Note the highlight of the migrated source code:

void transfer(Entry[] newTable)
{
Entry[] src = table;
int newCapacity = newTable.length;
//The following code means:
//Take an element from the oldtable and put it in the newtable
for (int j = 0; j < src.length; j++) {
Entry<K,V> e = src[j];
if (e != null) {
src[j] = null;
do {
Entry<K,V> next = e.next;
int i = indexFor(e.hash, newCapacity);
e.next = newTable[i];
newTable[i] = e;
e = next;
} while (e != null);
}
}
}

OK, this code is quite normal. And there’s no problem.

Normal rehash process

  • I assume that our hash algorithm simply uses key mod to calculate the size of the table (that is, the length of the array).
  • The top one is the old hash table, in which the size of hash table is 2, so key = 3, 7, 5, all conflict in table [1] after mod 2.
  • The next three steps are to resize hash table into 4, and then all the processes of < key, value > rehash

Rehash under concurrency

1) Suppose we have two threads.

Let’s go back to this detail in our transfer code:

do {
Entry < K, V > next = e.next; // < assuming that once the thread is executed, it will be suspended by scheduling
int i = indexFor(e.hash, newCapacity);
e.next = newTable[i];
newTable[i] = e;
e = next;
} while (e != null);

And our thread two is finished.

Note that because e of thread1 points to key (3), and next points to key (7), it points to the link list after thread 2 rehash. We can see that the order of the linked list is reversed.

2) Once the thread is scheduled to execute.

First, execute newtalbe [i] = E;

Then E = next, which causes e to point to key (7),

The next loop’s next = e.next causes the next to point to the key (3)

3) All is well.

The threads work one after another. Remove the key (7), put it in the first one of the new table [i], and move E and next down.

The dead cycle of Java HashMap

4) A circular link appears.

e. Next = newtable [i] causes key (3). Next points to key (7)

Note: at this time, key (7). Next has pointed to key (3), and the circular list appears.

So, when our thread calls hashtable.
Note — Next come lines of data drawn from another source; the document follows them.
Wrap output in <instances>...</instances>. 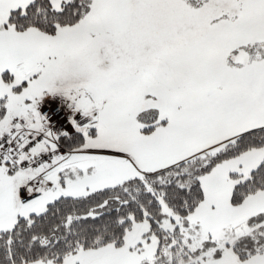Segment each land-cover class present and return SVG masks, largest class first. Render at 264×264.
Segmentation results:
<instances>
[{"label": "snow or ice", "instance_id": "obj_1", "mask_svg": "<svg viewBox=\"0 0 264 264\" xmlns=\"http://www.w3.org/2000/svg\"><path fill=\"white\" fill-rule=\"evenodd\" d=\"M0 264H264V0H0Z\"/></svg>", "mask_w": 264, "mask_h": 264}, {"label": "built area", "instance_id": "obj_2", "mask_svg": "<svg viewBox=\"0 0 264 264\" xmlns=\"http://www.w3.org/2000/svg\"><path fill=\"white\" fill-rule=\"evenodd\" d=\"M57 108H61V105L60 104H54V103H47L44 105V110L45 111H52V112H55V110ZM62 111H65L64 109H62Z\"/></svg>", "mask_w": 264, "mask_h": 264}, {"label": "rangeland", "instance_id": "obj_3", "mask_svg": "<svg viewBox=\"0 0 264 264\" xmlns=\"http://www.w3.org/2000/svg\"><path fill=\"white\" fill-rule=\"evenodd\" d=\"M48 103H60L58 99H49Z\"/></svg>", "mask_w": 264, "mask_h": 264}]
</instances>
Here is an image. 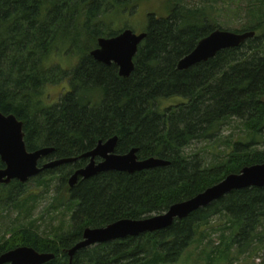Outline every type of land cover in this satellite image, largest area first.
<instances>
[{
	"label": "trees",
	"instance_id": "trees-1",
	"mask_svg": "<svg viewBox=\"0 0 264 264\" xmlns=\"http://www.w3.org/2000/svg\"><path fill=\"white\" fill-rule=\"evenodd\" d=\"M140 1L0 0V113L22 122L28 152L53 150L40 166L77 159L29 180L48 188L51 182L44 178H58L72 209L69 229L42 234L12 230L10 239L2 238L0 256L27 247L53 254L47 264H69L68 251L82 240L85 229L161 215L226 176L264 163V150L255 148L264 134V30L258 36L264 0L248 2L250 26L234 31L254 32L252 39L186 71L177 70L178 62L199 41L222 29L205 7L170 0L169 17H148L134 70L121 78L115 65L100 64L90 53L100 38L118 35L105 16L130 10ZM61 54L78 57L77 65L64 70L51 64ZM56 85L67 88L57 104L36 99L45 87ZM173 98L185 103L160 107L158 102ZM230 123L241 127L244 138L224 139L229 153L223 159L205 165L199 154H185L193 143L218 141L220 130ZM114 137L116 154L137 149L138 160L158 158L169 166L134 174L107 172L79 179L70 188L69 178L88 163L80 157ZM27 193L26 184L17 181L0 185V201L12 208L19 207ZM221 216L229 221L227 244L246 253L264 235V187L232 192L165 230L80 250L72 264H177L200 227ZM215 249L218 253L221 246Z\"/></svg>",
	"mask_w": 264,
	"mask_h": 264
},
{
	"label": "water",
	"instance_id": "water-1",
	"mask_svg": "<svg viewBox=\"0 0 264 264\" xmlns=\"http://www.w3.org/2000/svg\"><path fill=\"white\" fill-rule=\"evenodd\" d=\"M255 36L254 32L235 33L217 29L199 41L195 49L177 64L178 71H186L197 64L206 63L217 53L239 47ZM146 33L139 35L126 29L112 38H100L97 48L90 53L94 61L110 66L115 65L121 78H128L133 70V59L139 46L145 40ZM23 124L13 115L0 113V185H9L13 181L26 184L43 171L59 166L72 164L77 159L51 161L39 167V162L49 156L52 149H39L28 152L24 144ZM118 138L99 142L94 150L81 156L87 159V165L76 171L68 180L73 188L79 179L87 180L107 172H123L134 174L146 170L169 166L165 160L149 158L138 160L137 149L118 155L115 149ZM99 159L100 162L96 160ZM264 187V163L243 168L239 174L226 176L218 184L208 188L197 196L180 203H175L161 214L141 220L123 219L105 228L83 231L82 240L68 251L69 264L73 256L80 250L112 241L138 237L146 233H155L169 228L175 221L182 220L190 214L206 208L221 198L235 191ZM53 254H39L31 248L19 247L0 256V264H47L54 260Z\"/></svg>",
	"mask_w": 264,
	"mask_h": 264
},
{
	"label": "rangeland",
	"instance_id": "rangeland-1",
	"mask_svg": "<svg viewBox=\"0 0 264 264\" xmlns=\"http://www.w3.org/2000/svg\"><path fill=\"white\" fill-rule=\"evenodd\" d=\"M172 1V0H171ZM174 2L177 0H173ZM250 0H181L180 4L188 7H205L212 15L216 24L225 31H239L250 26L248 12V2ZM213 7V10L210 8ZM170 0H143L134 5L130 10L105 16L103 19L111 24L112 32L117 34L128 29L134 34L145 33L149 23V16L156 19L169 17ZM110 14V15H109ZM253 19H251V22ZM257 23V22H254ZM260 36L264 30V18L260 22ZM253 24V23H252ZM259 24V23H257ZM51 64L58 65L64 70H70L77 65L78 57H67L66 55H56L51 59ZM60 86H47L41 90L37 100H41L45 105L57 104L65 93ZM35 99V100H36ZM162 109L185 103L184 99L173 98L158 102ZM243 131L236 123H230L228 128H223L218 134L220 142L193 143L185 154H199L198 157L204 161L205 165H211L221 160L229 153L228 146L223 144L224 139L231 138L232 142L243 139ZM262 144L256 146L258 150H264V134L261 135ZM45 164V163H44ZM46 176V175H45ZM46 181H50V187L44 188L36 183L28 181L26 191L28 198L22 200L19 207L12 208L0 201V243L2 238L10 239L7 235L12 230L18 228L31 229L39 234L47 232L49 229L62 228L69 229L70 211L68 194L65 187H61L56 177L46 176ZM42 179V180H44ZM71 207V206H70ZM226 217H216L200 227L195 242L184 253L177 264H264V235L262 239H257L246 253L239 254L236 247L227 244L230 233L226 228L229 226ZM217 246H221L216 253ZM213 251L214 254H210ZM210 254V255H209ZM210 258V261H209Z\"/></svg>",
	"mask_w": 264,
	"mask_h": 264
},
{
	"label": "flooded vegetation",
	"instance_id": "flooded-vegetation-1",
	"mask_svg": "<svg viewBox=\"0 0 264 264\" xmlns=\"http://www.w3.org/2000/svg\"><path fill=\"white\" fill-rule=\"evenodd\" d=\"M41 161H42V160H41ZM41 161H40V162H41ZM96 161H97V162H100V160H99V159H97ZM40 162H39V164H38V165H39V167H42L44 164H43L42 166H40V165H41V164H40Z\"/></svg>",
	"mask_w": 264,
	"mask_h": 264
}]
</instances>
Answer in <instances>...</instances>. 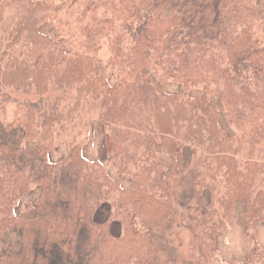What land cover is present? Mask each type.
Segmentation results:
<instances>
[{
    "label": "trees",
    "instance_id": "1",
    "mask_svg": "<svg viewBox=\"0 0 264 264\" xmlns=\"http://www.w3.org/2000/svg\"><path fill=\"white\" fill-rule=\"evenodd\" d=\"M12 1L25 12L4 50L0 37V115L15 104L8 127L21 128L33 144L0 143V251L9 231L18 229L21 239L20 250L3 254L0 264H154L161 252L157 237L172 230L177 205L190 218L205 264H240L213 254L239 204L249 243L257 241L256 224L264 220V35L257 34L264 0H176L179 7L167 13L173 0H68L83 5L72 41L80 50L70 51L59 32L46 34L38 25L52 22L65 4ZM229 19L234 27L226 32ZM103 39L118 76L114 85L98 73ZM15 45L38 53L9 55ZM154 80L181 89L161 91ZM69 91L74 96L63 103ZM143 116L146 133L133 121ZM96 118L119 177L84 154L86 138H74L65 159L48 160L71 127ZM183 143L192 146L188 163ZM161 159L179 178L180 202L159 170ZM191 163L200 167L195 174L186 172ZM125 173L133 179L129 188L122 186ZM33 185L41 187L39 201L17 215L14 207ZM206 190L213 201L204 205ZM104 202L112 211L99 222ZM260 251L250 249L241 264H264Z\"/></svg>",
    "mask_w": 264,
    "mask_h": 264
},
{
    "label": "rangeland",
    "instance_id": "2",
    "mask_svg": "<svg viewBox=\"0 0 264 264\" xmlns=\"http://www.w3.org/2000/svg\"><path fill=\"white\" fill-rule=\"evenodd\" d=\"M43 1V0H37ZM57 5L65 4L64 8H61V11L58 13L57 17L51 22L47 21L45 23H39V29L41 32L55 35L56 32L60 34V41L64 44L67 51L70 50H80V47H73L72 41L76 42L79 32L77 30L78 20L77 17L82 10V1L68 5V0H53ZM246 3V2H245ZM0 5L4 6L3 9V20L0 26V37L3 40L1 50H4L9 39V32L13 34V30L17 29V26L22 23L21 15L25 12L21 8V2L17 4L12 0H0ZM178 3L176 0H173L168 9L164 11L167 13L168 10L173 8H178ZM263 26V27H262ZM230 27H234L231 24V19L227 20L226 32L230 31ZM263 29V30H262ZM264 24L259 23L257 28L258 36H263ZM81 38V37H80ZM37 50L30 49L28 46L22 47L21 45H15L8 54L12 56H30L37 55ZM109 49V43L106 39L102 40V47L99 51V58L103 61L101 66L98 68V73L104 74L110 84H116L118 82V76L116 72L113 71L112 66L108 63V60L111 56ZM154 84L158 90L166 92H176L181 89L180 85L175 82L170 83H158L157 80H154ZM11 95L15 98H25L23 94L13 91L12 89L8 90ZM60 92V91H57ZM195 93V91H193ZM195 94H199L197 91ZM59 95V94H58ZM61 96V95H60ZM66 101L70 100L74 96L73 91H69L66 95H63ZM30 98H32L30 96ZM85 100H88V97H85ZM86 105H83V107ZM15 111V104L10 103L7 106V112L0 115V143H8L16 149H23L25 147H32L30 141H27L24 135V132L21 128H12L8 127V122L12 118ZM83 111H87L85 107ZM96 114L97 112L94 111ZM76 117L77 115L74 114ZM88 117H91L89 111L86 112ZM95 115V114H94ZM81 126L71 127L61 138L59 144L50 152L48 160L57 163L60 159L68 155L69 144L75 138L81 140L86 138L84 144V154L89 157L90 160H98L104 163L107 167L109 174L113 178L120 176L118 170L112 166V152L111 146L107 134L104 130L103 122L96 119H89L90 124L83 125L85 119H81ZM135 123H141L144 133L147 132V120L144 119V116L141 119H134ZM222 122L226 128L227 124L224 122L222 117ZM229 129V128H228ZM232 133V131H230ZM184 161L189 162L193 156L192 146L188 143L182 144ZM26 153H22L20 159L26 157ZM165 156L169 158V153H165ZM264 160V154L261 157ZM111 160V161H110ZM159 170L164 171L166 181L170 187V191L173 195L175 202H180V189L177 187V182L179 178L170 172L166 167L162 166V159L159 160ZM194 171V174L200 170V167L194 168L192 163L188 166L186 172ZM122 176V186L124 188H129L133 185V179L131 174H123ZM41 196V187L38 185H33L32 190L25 195L22 199L17 202V205L14 207V213L20 215L26 211L27 206L30 203H37ZM213 201V196L209 191H204L201 195L202 204H208ZM112 209L110 202H104L100 208L97 210L95 218L97 221L102 222L108 218ZM264 223L263 221H259ZM112 233L116 236L122 233V229L118 222L112 224ZM255 233L257 236V241L253 244L249 243L245 237L242 224L240 222L239 211L232 215V222L229 230L225 233L220 234L218 242L216 243L218 253L213 254L215 258L222 262H231L236 260L238 263H244L247 261L249 256L250 249L258 247L261 249L262 257L264 259V231L260 230L259 232L255 228ZM21 241L18 229H14L6 233L3 240L1 241V251L0 259L3 254L16 253L20 250ZM157 243L160 244L161 252L159 257L154 260V264H205L206 257L199 247L200 243H197L196 232L193 231L190 218L181 205L176 206L174 226L169 233L159 234L157 237ZM98 254V246L92 252V259L96 258ZM210 257V256H209ZM211 258V257H210ZM260 264V263H257Z\"/></svg>",
    "mask_w": 264,
    "mask_h": 264
},
{
    "label": "crops",
    "instance_id": "3",
    "mask_svg": "<svg viewBox=\"0 0 264 264\" xmlns=\"http://www.w3.org/2000/svg\"><path fill=\"white\" fill-rule=\"evenodd\" d=\"M8 144V143H7ZM68 156V155H67ZM67 156H65V157H67ZM65 157H63L62 159H60V160H63V159H65ZM89 158V157H88ZM59 160V161H60ZM241 210V204H239V209H238V211H239V216H240V211ZM231 222H232V219H231ZM240 222H241V219H240ZM241 224H242V222H241ZM242 227H243V225H242ZM256 229H257V231L259 232L260 230H263L264 231V223L263 222H258L257 224H256ZM229 230V229H228ZM227 230V231H228ZM226 231V232H227ZM243 231H244V227H243ZM244 234H245V231H244ZM246 237V236H245ZM257 237V236H256Z\"/></svg>",
    "mask_w": 264,
    "mask_h": 264
}]
</instances>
Get (11), the tragedy is infinite loop.

Other

Someone reported the problem to sun, but Sun didn’t think it was a problem. Because HashMap does not support concurrency. To be concurrent, use concurrenthashmap

I’m here to record this, just to let you know and experience the danger of concurrent environment.

The above is the whole content of this article. I hope it will help you in your study, and I hope you can support developepaer more.